### [Task]
Each line in the records below, from the one that contains "For A, B and" to the one that contains "A cell as traced", should be reproduced exactly, the first and last included.

+ + +

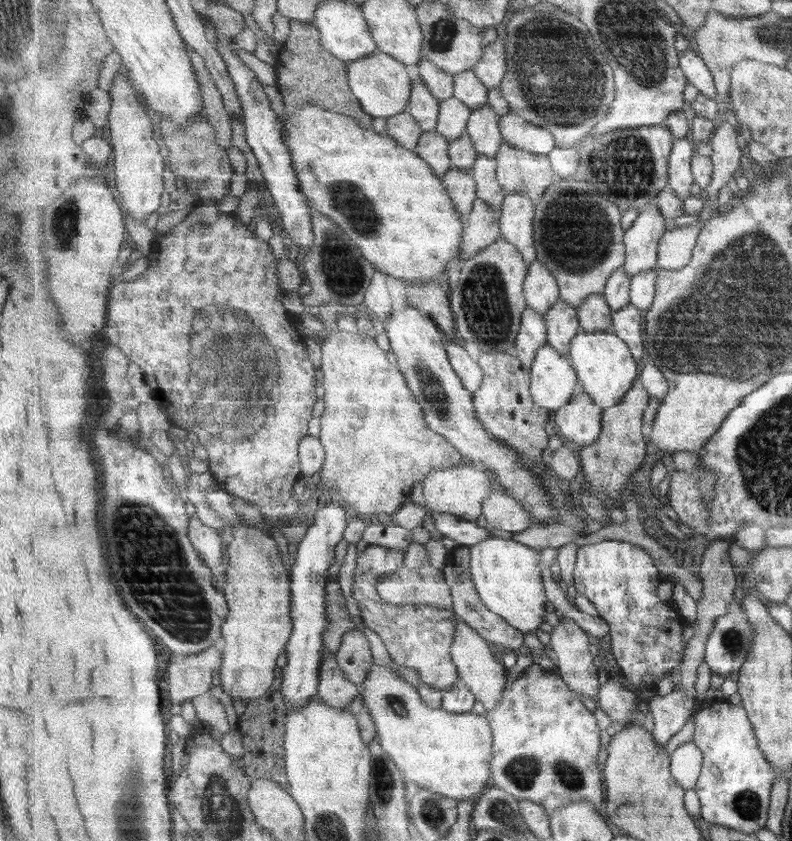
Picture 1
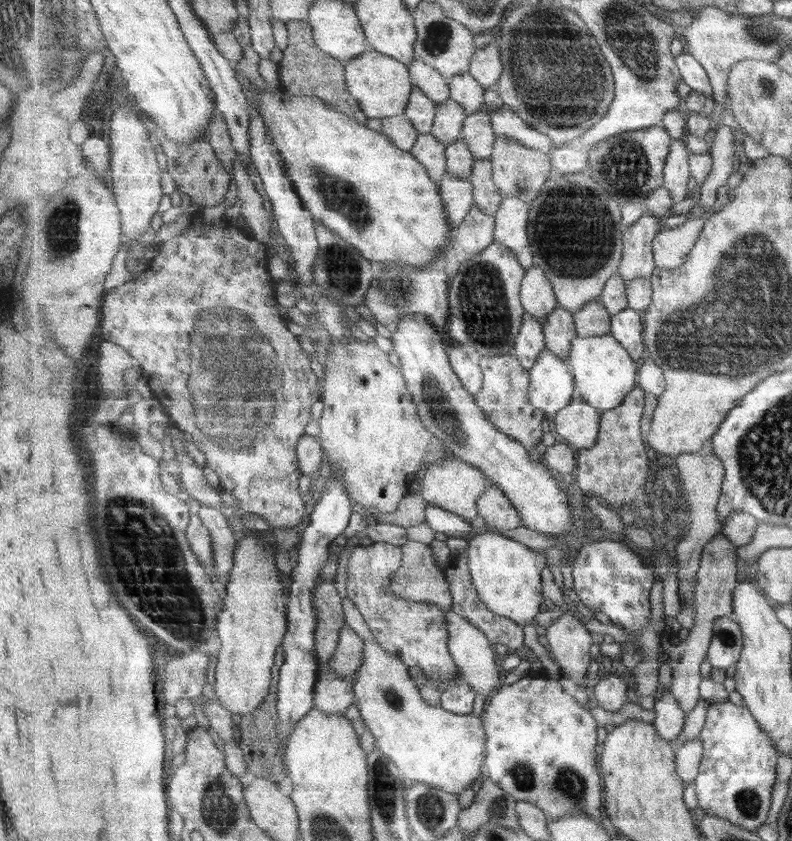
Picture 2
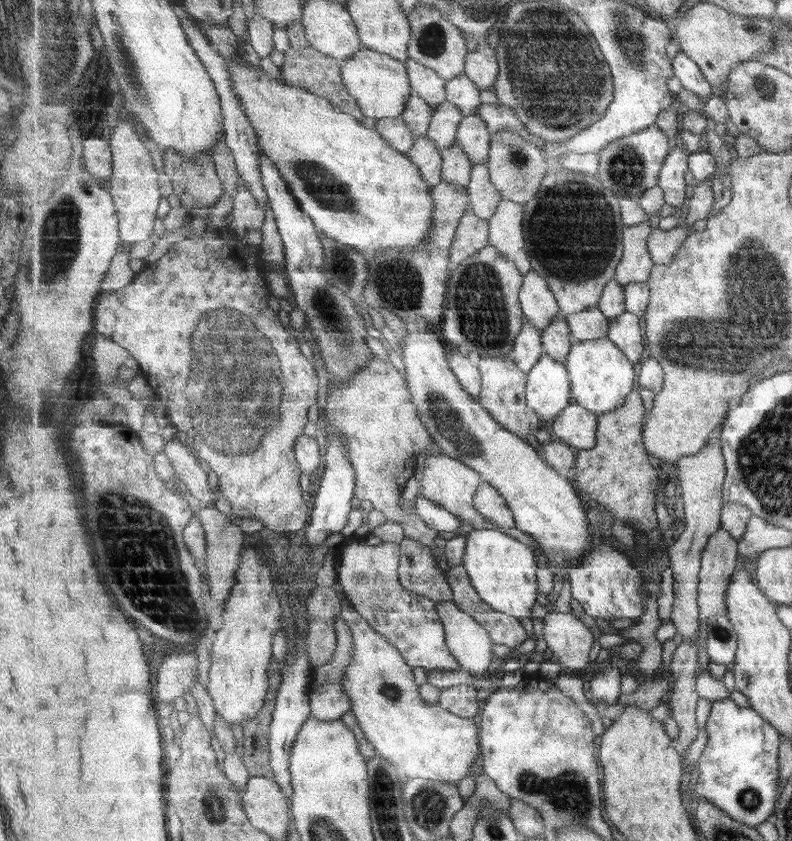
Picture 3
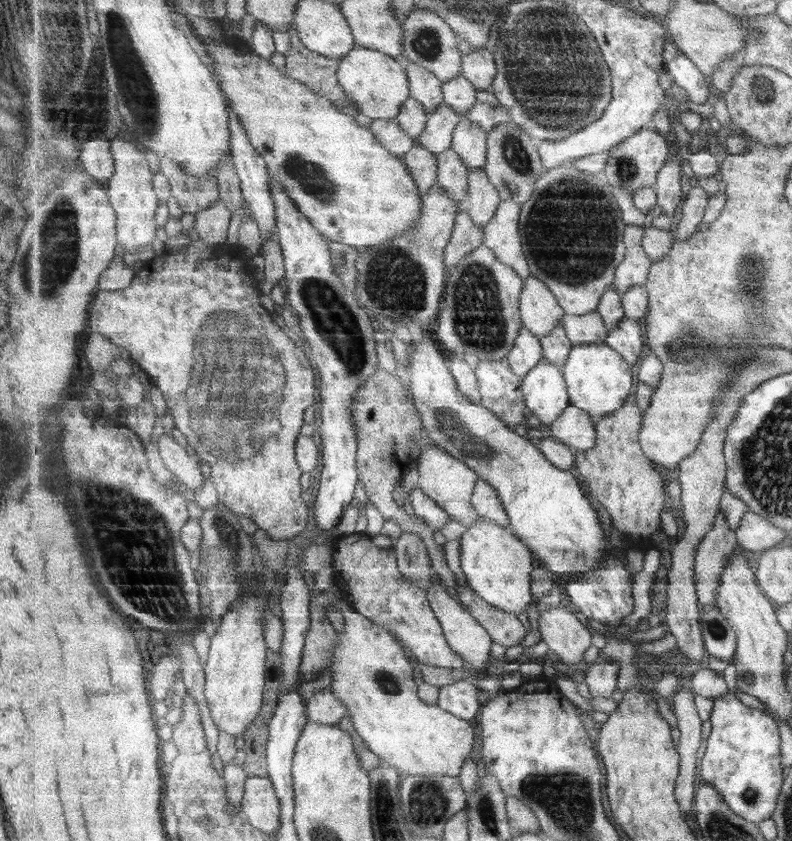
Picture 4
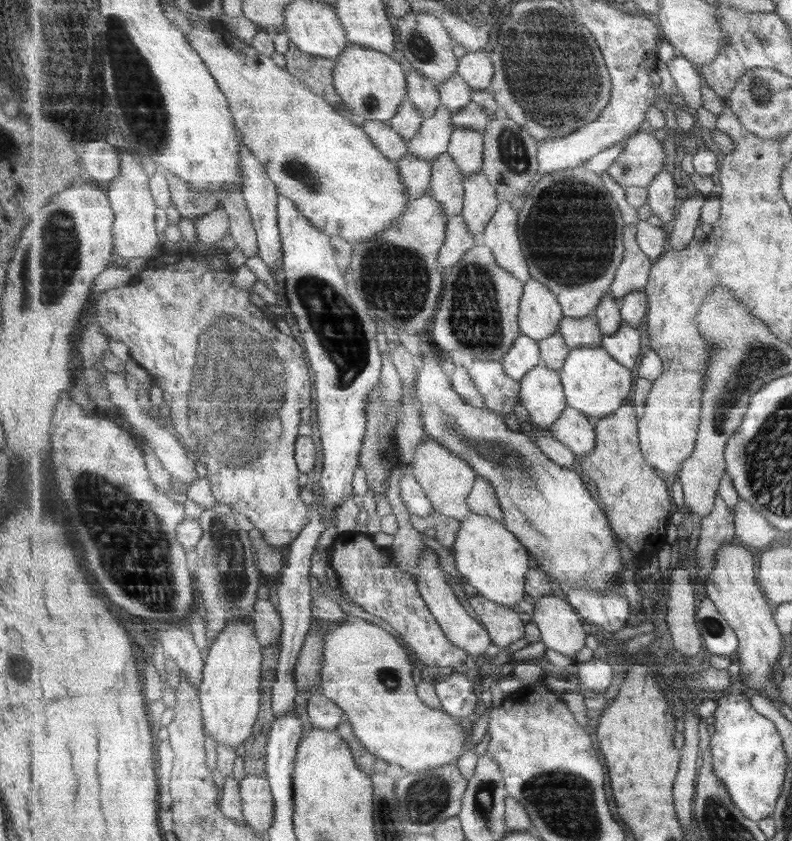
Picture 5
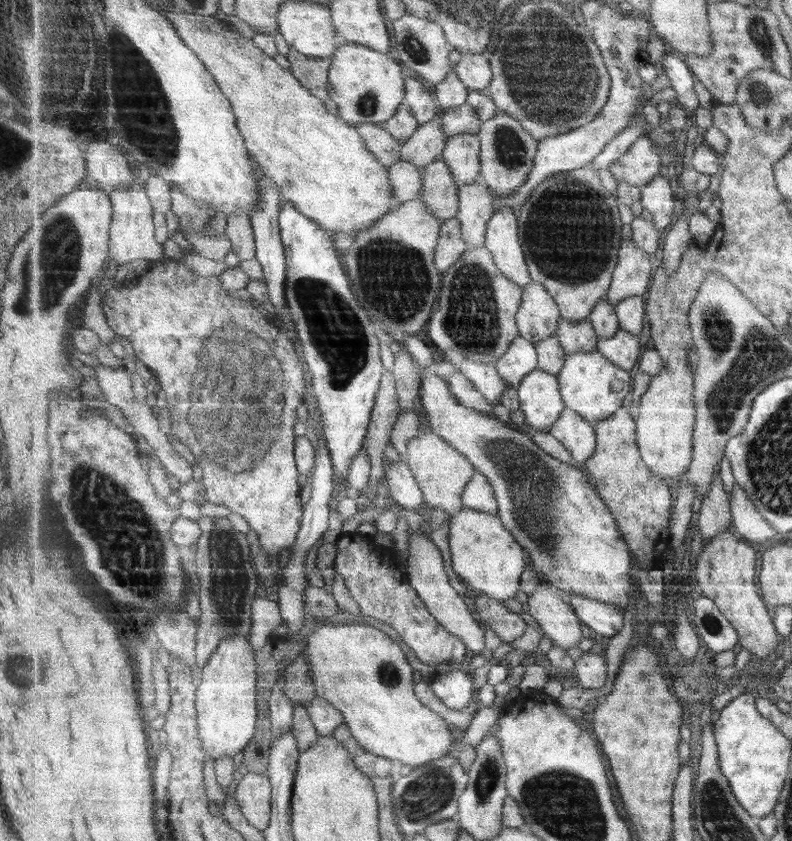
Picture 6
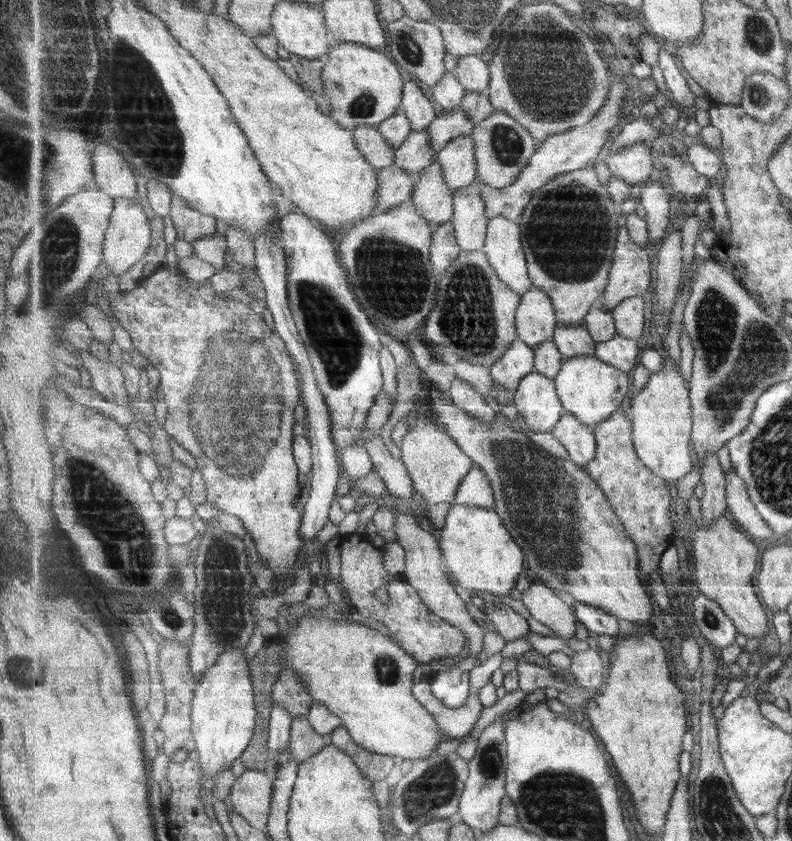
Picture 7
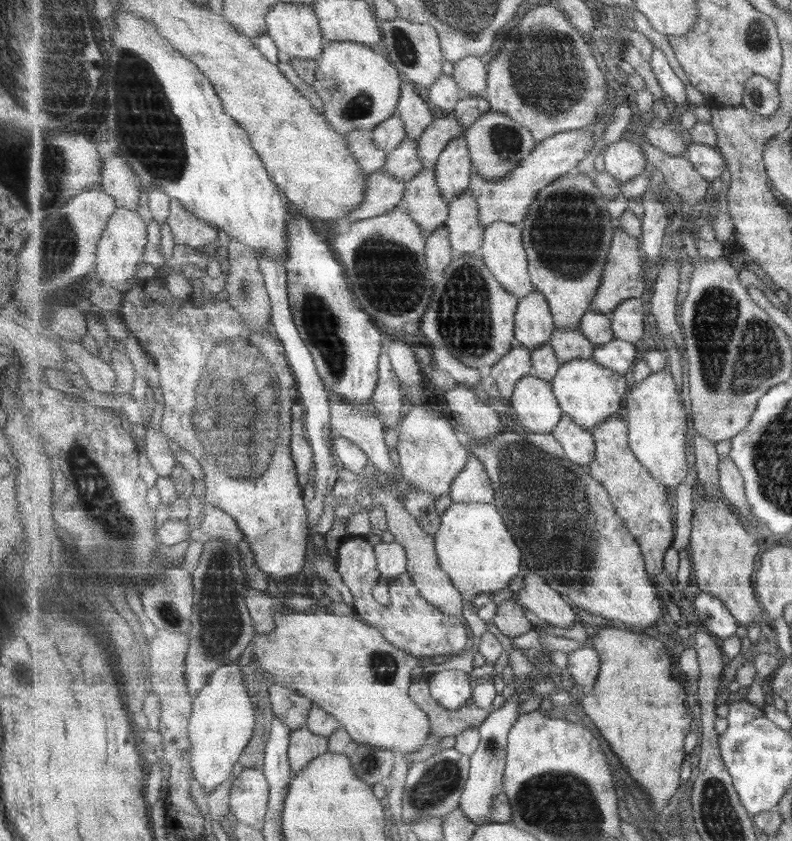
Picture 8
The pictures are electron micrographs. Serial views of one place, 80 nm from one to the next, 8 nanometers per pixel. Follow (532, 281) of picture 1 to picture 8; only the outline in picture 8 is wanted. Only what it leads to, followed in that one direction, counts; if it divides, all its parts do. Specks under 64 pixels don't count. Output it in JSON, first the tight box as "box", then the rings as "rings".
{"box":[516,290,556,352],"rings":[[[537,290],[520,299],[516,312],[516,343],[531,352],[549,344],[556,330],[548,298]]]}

+ + +

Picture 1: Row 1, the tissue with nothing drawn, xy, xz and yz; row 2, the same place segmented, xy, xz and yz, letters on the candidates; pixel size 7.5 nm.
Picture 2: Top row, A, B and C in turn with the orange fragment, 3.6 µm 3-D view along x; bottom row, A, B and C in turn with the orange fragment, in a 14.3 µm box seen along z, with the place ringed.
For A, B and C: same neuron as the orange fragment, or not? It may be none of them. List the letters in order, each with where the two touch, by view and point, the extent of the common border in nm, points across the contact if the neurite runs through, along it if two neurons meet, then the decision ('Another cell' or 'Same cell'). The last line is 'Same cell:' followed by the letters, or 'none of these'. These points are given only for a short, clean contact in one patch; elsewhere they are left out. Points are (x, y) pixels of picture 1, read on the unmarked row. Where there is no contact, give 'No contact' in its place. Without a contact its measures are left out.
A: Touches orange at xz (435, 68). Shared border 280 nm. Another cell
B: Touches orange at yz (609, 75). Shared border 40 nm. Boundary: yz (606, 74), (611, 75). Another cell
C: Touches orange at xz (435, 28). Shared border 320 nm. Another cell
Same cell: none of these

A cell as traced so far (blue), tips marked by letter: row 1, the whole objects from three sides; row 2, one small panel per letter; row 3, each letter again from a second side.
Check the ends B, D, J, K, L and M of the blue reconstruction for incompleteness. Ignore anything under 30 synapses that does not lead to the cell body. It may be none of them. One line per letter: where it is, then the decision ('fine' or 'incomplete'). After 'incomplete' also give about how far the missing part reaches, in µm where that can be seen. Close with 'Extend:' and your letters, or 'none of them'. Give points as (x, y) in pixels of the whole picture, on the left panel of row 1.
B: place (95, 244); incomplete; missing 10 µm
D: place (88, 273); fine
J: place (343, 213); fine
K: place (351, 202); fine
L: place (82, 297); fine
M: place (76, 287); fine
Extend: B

+ + +

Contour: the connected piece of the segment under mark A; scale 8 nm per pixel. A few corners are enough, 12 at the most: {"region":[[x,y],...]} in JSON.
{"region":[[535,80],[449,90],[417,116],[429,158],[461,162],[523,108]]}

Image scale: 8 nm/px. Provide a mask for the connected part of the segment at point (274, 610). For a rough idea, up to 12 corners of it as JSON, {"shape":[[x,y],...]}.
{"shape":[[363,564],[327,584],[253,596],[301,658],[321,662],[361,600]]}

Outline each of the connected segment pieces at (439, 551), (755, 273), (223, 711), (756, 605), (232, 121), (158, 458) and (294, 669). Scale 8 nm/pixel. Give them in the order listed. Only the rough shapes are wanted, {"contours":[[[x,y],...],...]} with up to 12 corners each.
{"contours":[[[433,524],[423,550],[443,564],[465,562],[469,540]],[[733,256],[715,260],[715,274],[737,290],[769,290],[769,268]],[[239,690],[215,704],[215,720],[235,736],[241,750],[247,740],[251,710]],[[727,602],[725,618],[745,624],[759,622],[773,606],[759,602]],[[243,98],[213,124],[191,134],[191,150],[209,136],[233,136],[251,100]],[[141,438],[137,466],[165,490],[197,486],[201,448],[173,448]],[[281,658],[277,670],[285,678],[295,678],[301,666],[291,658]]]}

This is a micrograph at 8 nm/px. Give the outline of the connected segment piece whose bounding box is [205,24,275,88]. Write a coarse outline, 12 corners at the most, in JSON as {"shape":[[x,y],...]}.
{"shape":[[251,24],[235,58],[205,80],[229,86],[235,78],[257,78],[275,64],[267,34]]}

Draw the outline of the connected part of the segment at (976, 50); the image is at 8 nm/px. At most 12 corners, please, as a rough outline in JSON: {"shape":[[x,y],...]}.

+ + +

### [Task solution]
For A, B and C: same neuron as the orange fragment, or not? It may be none of them. List the letters in order, each with where the two touch, by view and point, the extent of the common border in nm, points across the contact if the neurite runs through, along it if two neurons meet, then the decision ('Another cell' or 'Same cell'). The last line is 'Same cell:' followed by the letters, or 'none of these'. These points are given only for a short, clean contact in one patch; elsewhere they are left out. Points are (x, y) pixels of picture 1, read on the unmarked row. Where there is no contact, give 'No contact' in its place. Without a contact its measures are left out.
A: Touches orange at xz (435, 68). Shared border 280 nm. Another cell
B: Touches orange at yz (609, 75). Shared border 40 nm. Boundary: yz (606, 74), (611, 75). Another cell
C: Touches orange at xz (435, 28). Shared border 320 nm. Another cell
Same cell: none of these

A cell as traced so far (blue), tips marked by letter: row 1, the whole objects from three sides; row 2, one small panel per letter; row 3, each letter again from a second side.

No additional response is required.